▸ **What needs to be done**:
The answer must be every line of the records below that holds the word "SARL".

Collected data:
════════

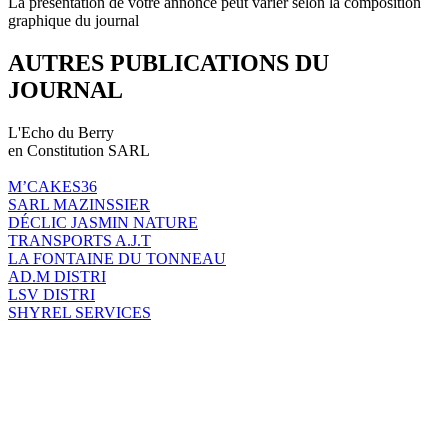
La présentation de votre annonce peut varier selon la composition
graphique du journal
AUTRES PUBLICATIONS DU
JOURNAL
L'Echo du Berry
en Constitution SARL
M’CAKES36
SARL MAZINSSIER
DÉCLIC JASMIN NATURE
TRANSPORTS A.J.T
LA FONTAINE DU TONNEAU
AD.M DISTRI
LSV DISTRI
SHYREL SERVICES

════════

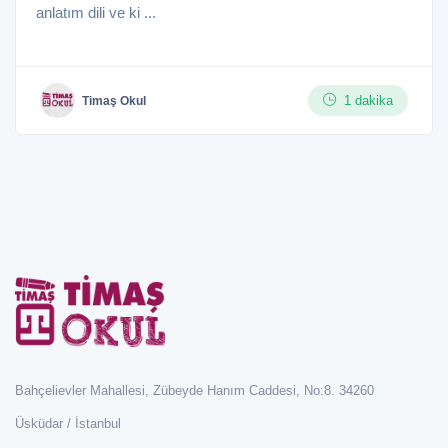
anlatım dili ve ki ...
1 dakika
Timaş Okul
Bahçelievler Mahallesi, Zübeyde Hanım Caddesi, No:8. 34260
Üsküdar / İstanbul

════════

▸ **Response area**:
en Constitution SARL
SARL MAZINSSIER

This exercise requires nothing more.